Data provided.
#####

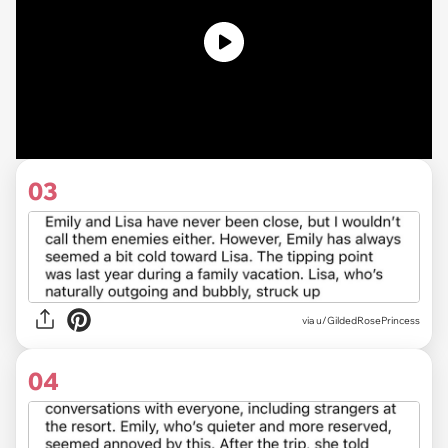
03
via u/GildedRosePrincess
04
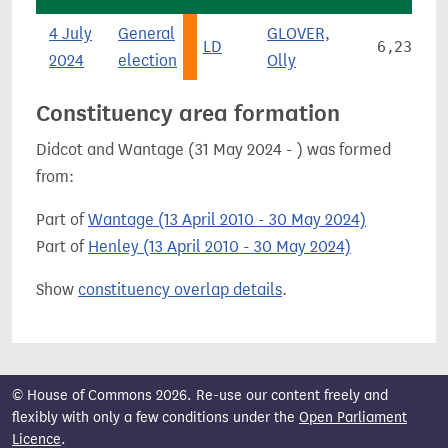
4 July
General
GLOVER,
LD
6,233
2024
election
Olly
Constituency area formation
Didcot and Wantage (31 May 2024 - ) was formed
from:
Part of
Wantage (13 April 2010 - 30 May 2024)
Part of
Henley (13 April 2010 - 30 May 2024)
Show
constituency overlap details
.
© House of Commons 2026. Re-use our content freely and
flexibly with only a few conditions under the
Open Parliament
Licence
.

#####

What is being asked. Reproduce the whole of the data, word for word, and omit its pictures.

Result of the exercise.
03
via u/GildedRosePrincess
04
4 July
General
GLOVER,
LD
6,233
2024
election
Olly
Constituency area formation
Didcot and Wantage (31 May 2024 - ) was formed
from:
Part of
Wantage (13 April 2010 - 30 May 2024)
Part of
Henley (13 April 2010 - 30 May 2024)
Show
constituency overlap details
.
© House of Commons 2026. Re-use our content freely and
flexibly with only a few conditions under the
Open Parliament
Licence
.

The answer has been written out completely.